(Hardware design source files)
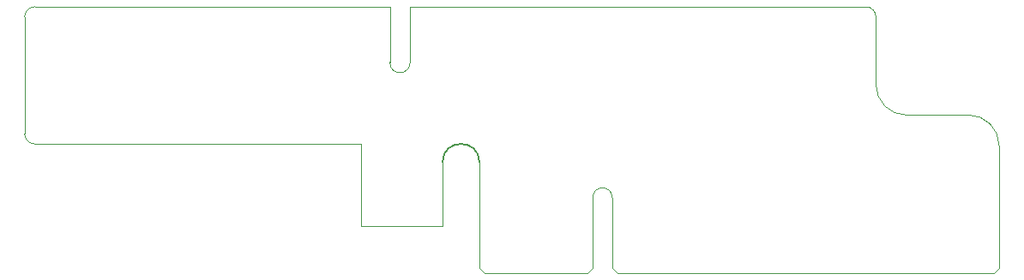
<source format=gm1>
%TF.GenerationSoftware,KiCad,Pcbnew,5.1.5+dfsg1-2build2*%
%TF.CreationDate,2020-11-04T23:41:29+01:00*%
%TF.ProjectId,HPE_FlexibleLOM_adapter_x4,4850455f-466c-4657-9869-626c654c4f4d,1.0 11.2020*%
%TF.SameCoordinates,Original*%
%TF.FileFunction,Profile,NP*%
%FSLAX46Y46*%
G04 Gerber Fmt 4.6, Leading zero omitted, Abs format (unit mm)*
G04 Created by KiCad (PCBNEW 5.1.5+dfsg1-2build2) date 2020-11-04 23:41:29*
%MOMM*%
%LPD*%
G04 APERTURE LIST*
%TA.AperFunction,Profile*%
%ADD10C,0.050000*%
%TD*%
%TA.AperFunction,Profile*%
%ADD11C,0.150000*%
%TD*%
%TA.AperFunction,Profile*%
%ADD12C,0.120000*%
%TD*%
%TA.AperFunction,Profile*%
%ADD13C,0.100000*%
%TD*%
G04 APERTURE END LIST*
D10*
X74450000Y-101000000D02*
G75*
G02X75450000Y-100000000I1000000J0D01*
G01*
X75450000Y-113550000D02*
G75*
G02X74450000Y-112550000I0J1000000D01*
G01*
X74450000Y-101000000D02*
X74450000Y-112550000D01*
X94500000Y-113550000D02*
X75450000Y-113550000D01*
X167650000Y-110700000D02*
G75*
G02X170650000Y-113700000I0J-3000000D01*
G01*
X161500000Y-110700000D02*
X167650000Y-110700000D01*
X161500000Y-110700000D02*
G75*
G02X158500000Y-107700000I0J3000000D01*
G01*
X157500000Y-100000000D02*
G75*
G02X158500000Y-101000000I0J-1000000D01*
G01*
X158500000Y-101000000D02*
X158500000Y-107700000D01*
X157500000Y-100000000D02*
X156500000Y-100000000D01*
X119350000Y-115375000D02*
X119350000Y-117900000D01*
X115700000Y-121650000D02*
X107700000Y-121650000D01*
X115700000Y-115375000D02*
X115700000Y-121650000D01*
X170650000Y-117900000D02*
X170650000Y-113700000D01*
X75450000Y-100000000D02*
X93500000Y-100000000D01*
D11*
X115700000Y-115375000D02*
G75*
G02X119350000Y-115375000I1825000J0D01*
G01*
D10*
X94500000Y-113550000D02*
X107700000Y-113550000D01*
X107700000Y-113550000D02*
X107700000Y-121650000D01*
D12*
%TO.C,J2*%
X93500000Y-100000000D02*
X110500000Y-100000000D01*
X112500000Y-100000000D02*
X156500000Y-100000000D01*
X112500000Y-105500000D02*
X112500000Y-100000000D01*
X110500000Y-100000000D02*
X110500000Y-105500000D01*
X112500000Y-105500000D02*
G75*
G02X110500000Y-105500000I-1000000J0D01*
G01*
D13*
%TO.C,J1*%
X130550000Y-118850000D02*
G75*
G02X132450000Y-118850000I950000J0D01*
G01*
X130550000Y-118850000D02*
X130550000Y-125800000D01*
X132450000Y-118850000D02*
X132450000Y-125800000D01*
X119350000Y-117900000D02*
X119350000Y-125800000D01*
X119850000Y-126300000D02*
X130050000Y-126300000D01*
X170650000Y-117900000D02*
X170650000Y-125800000D01*
X132950000Y-126300000D02*
X170150000Y-126300000D01*
X119350000Y-125800000D02*
X119850000Y-126300000D01*
X130550000Y-125800000D02*
X130050000Y-126300000D01*
X132450000Y-125800000D02*
X132950000Y-126300000D01*
X170650000Y-125800000D02*
X170150000Y-126300000D01*
%TD*%
M02*

</source>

* _Task brief_
Among the records above, find the lines that contain "LIST" and copy every one.

* _Exercise answer_
G04 APERTURE LIST*
G04 APERTURE END LIST*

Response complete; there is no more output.